The primary source of aggravation is Peter Berg as Frank. Berg is not necessarily to blame -- the character as he plays it could've been there on the page -- but Frank is so relentlessly stupid, so incredibly and utterly clueless, that he honestly seems like a five-year-old child. Before seeing the film, I wondered how the characters would end up cryogenically frozen, which is a conundrum the finished film doesn't really find a way to solve. Not only does Andrus lean on Frank's nearly alien cluelessness (and Willie's complete unconsciousness) in order for Dr. Chilblains to successfully lure the two into the freezing chamber, but he and Richter are still not confident that sells it, resulting in Berg's character explaining the entire first 30 minutes in voice-over. Every moment of this narration explains what's happening on screen, which makes it seem like a last-ditch effort to avoid showing scenes that didn't work. Furthermore, on top of even that, the story in this section involves a convoluted semi-kidnapping plot constructed to get Willie and Frank into a field with Bob pointing a gun at them, which in and of itself is unnecessary. The end result that Andrus wants is that Willie has a potentially fatal injury, which could just as easily have been explained in a fraction of the time without any other characters.
Tonally, the film is just as disjointed. What Richter clearly wants to do is throw back to the days of old Hollywood, when romances were sweeping and sentimental. Sadly, he has no idea how to get there without all of the unnecessary detours in Andrus' script, which takes shortcuts through wacky and stupid in attempts to be a romantic drama. The Bob Freeman subplot does nothing but add a bit of cynicism that taints the whole "1960s Americana" vibe (no reason to be nostalgic for a time the film doesn't paint an evocatively rosy picture of), the goofy gags about blue piss and ATM machines are both dumb and discordant, and the constant contrivances don't end with the non-kidnapping. After that endless 30 minutes getting the characters to the present, the film then wastes another 20 as they slowly realize they're in 1991. One-third of a movie is too long to wait for a film to set up its premise, much less two. (The one highlight: a very young Janeane Garofalo as a fast food clerk.)
That said, when the movie finally gets to the place it's trying to go -- the reunion of Willie with his previously tiny daughter (Cassy Friel in 1962, Colleen Flynn in 1991), and his wife Jay -- there is a surprise chunk of the movie that works. Not only does the movie finally sideline Frank for a little while, giving Wimmer's low-key charm a chance to take over, but Wimmer has good support in Flynn and Harden, who capture the confusing rush of emotions at seeing Willie again after so many years. Had the film spent its first half really letting the audience learn to love Willie and Jay as much as they love each other, and spent the second half watching them find their footing, this could have been a fun little sci-fi-tinged fairy tale of a movie. Instead, by the time Willie and Jay finally unite, the movie is almost over, having used up too much energy trying to explain conceits the audience has come in ready to accept. Despite having made a film about the sadness of lost time, the filmmakers don't seem to have taken their own movie to heart.

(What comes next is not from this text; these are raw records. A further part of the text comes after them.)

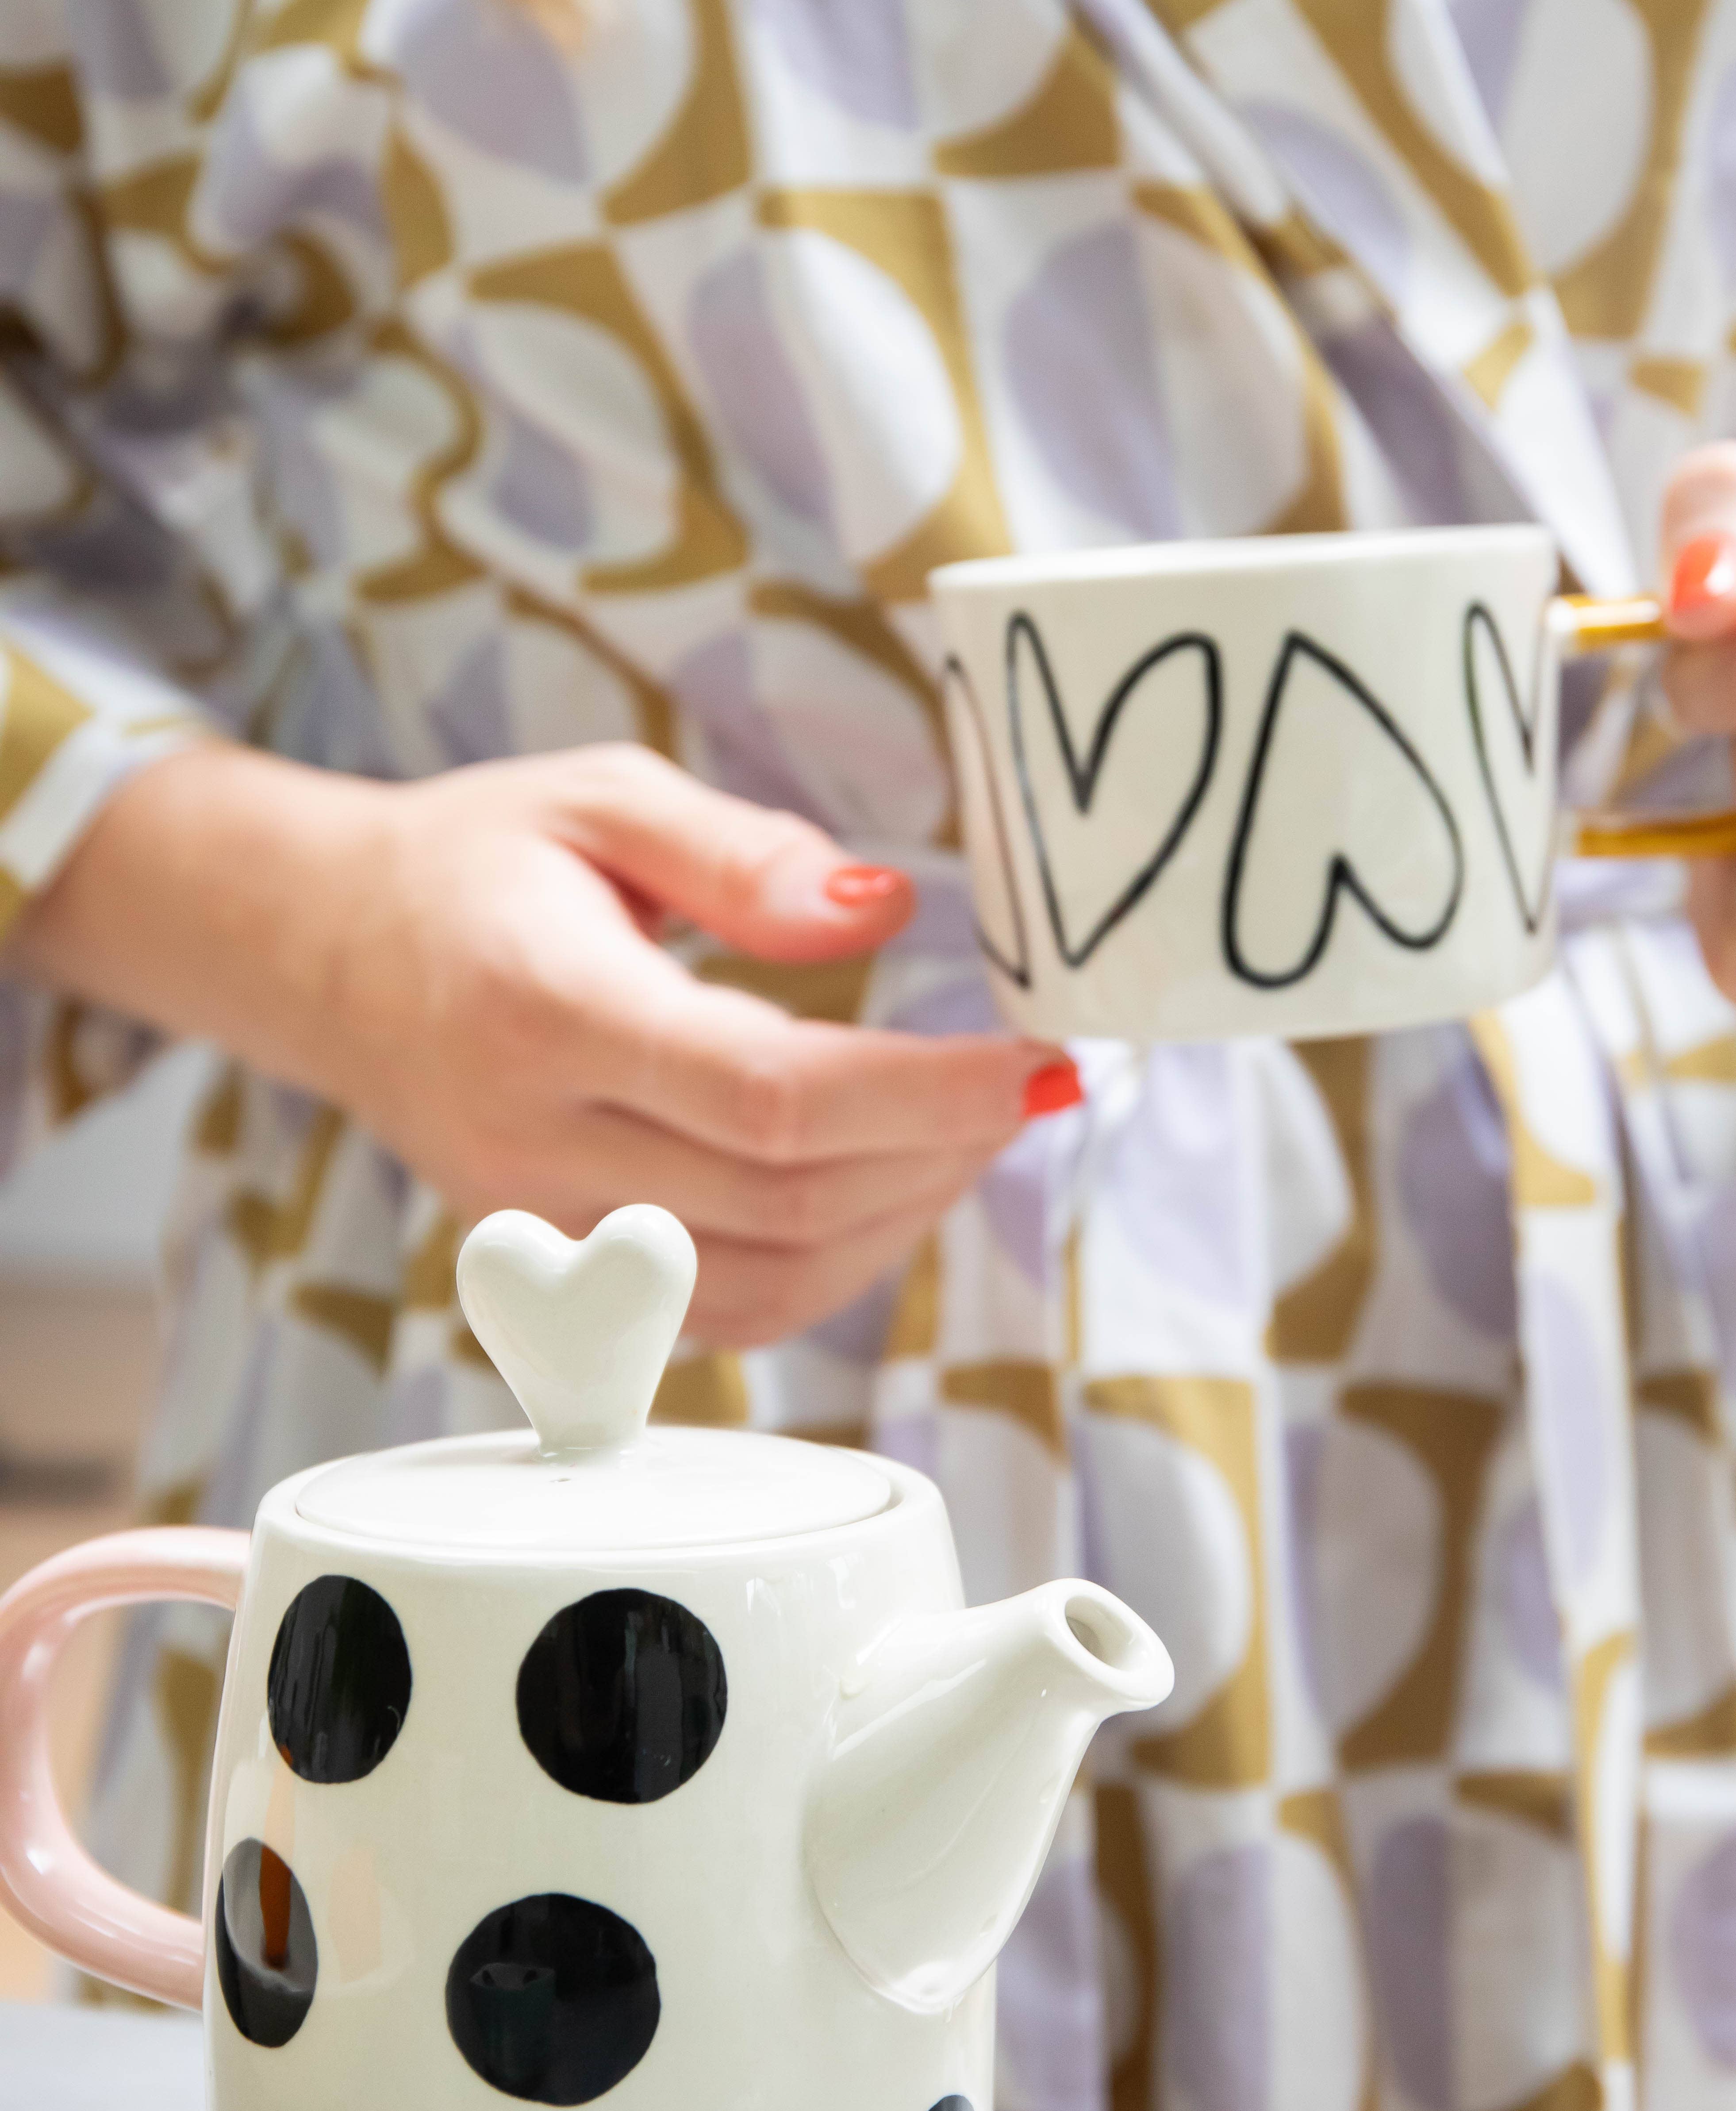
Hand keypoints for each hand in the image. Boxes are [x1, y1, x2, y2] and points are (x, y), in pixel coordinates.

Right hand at [8, 741, 1076, 1346]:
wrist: (327, 956)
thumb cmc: (474, 861)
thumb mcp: (600, 795)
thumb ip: (744, 853)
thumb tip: (886, 908)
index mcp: (548, 1010)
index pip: (770, 1096)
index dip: (924, 1094)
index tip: (1034, 1059)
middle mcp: (538, 1143)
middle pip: (788, 1198)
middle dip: (942, 1150)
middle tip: (1028, 1082)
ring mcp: (543, 1229)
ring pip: (771, 1281)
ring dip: (904, 1219)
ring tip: (975, 1131)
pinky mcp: (558, 1277)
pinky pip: (725, 1315)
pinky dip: (834, 1271)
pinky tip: (890, 1192)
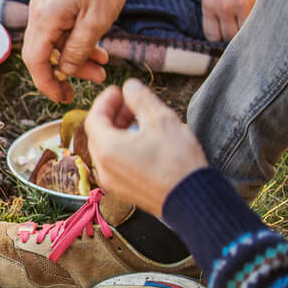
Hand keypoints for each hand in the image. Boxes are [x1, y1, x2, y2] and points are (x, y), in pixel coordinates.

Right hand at [22, 0, 136, 102]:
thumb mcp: (97, 21)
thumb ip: (79, 50)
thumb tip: (65, 70)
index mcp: (45, 18)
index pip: (35, 61)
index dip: (46, 83)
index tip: (62, 97)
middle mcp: (39, 12)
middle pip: (44, 53)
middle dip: (68, 70)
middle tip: (93, 80)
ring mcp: (46, 6)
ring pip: (55, 42)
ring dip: (77, 56)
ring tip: (103, 64)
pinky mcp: (56, 2)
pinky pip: (61, 29)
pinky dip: (77, 41)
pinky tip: (98, 48)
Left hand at [83, 78, 207, 216]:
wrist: (194, 200)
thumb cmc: (178, 162)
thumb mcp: (161, 120)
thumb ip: (140, 98)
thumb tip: (130, 87)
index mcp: (106, 149)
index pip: (94, 117)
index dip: (106, 100)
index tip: (119, 90)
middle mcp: (102, 168)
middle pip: (98, 134)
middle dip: (113, 115)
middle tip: (131, 103)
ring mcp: (112, 182)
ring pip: (106, 149)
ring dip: (118, 131)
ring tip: (141, 120)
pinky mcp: (124, 191)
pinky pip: (115, 164)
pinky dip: (122, 148)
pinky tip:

Late For Dinner arrives in a standard Viva Elite Blu-ray case with its original 1991 poster art mostly intact, although the tagline has been removed to make sure the design of the poster is preserved. The single-disc release otherwise utilizes Kino's black-text-on-white backdrop template and there is no insert inside the case.
The Video and Audio
Presented in 1.85:1 1080p AVC and DTS-HD Master Audio 2.0, this is a very nice presentation for fans of the film to enjoy. Grain and fine detail are surprisingly strong for a forgotten early '90s comedy, with no signs of irritating noise reduction or sharpening. Colors feel a touch flattened or washed-out, but that could also be an intentional adjustment to give the film more of a Normal Rockwell kind of appearance. Very minor print damage is visible in the form of white specks that pop in from time to time, but it's a quibble at best. The stereo sound presentation is more than enough to handle this film, which is light on wild sci-fi action and more focused on dialogue and character moments, which are reproduced faithfully. The film's soundtrack sounds nice and the overall listening experience is pleasant, if not deeply immersive. Sadly, no captions or subtitles are included.
None, not even a trailer.
Unlike Buckaroo Banzai, I'm afraid Late For Dinner is not a lost masterpiece. This messy film is dragged down by an awful screenplay that eats away at the movie's chances to tell its story right, forcing director W.D. Richter and his cast to cram in a bit of charm into the last 20 minutes. Skip it.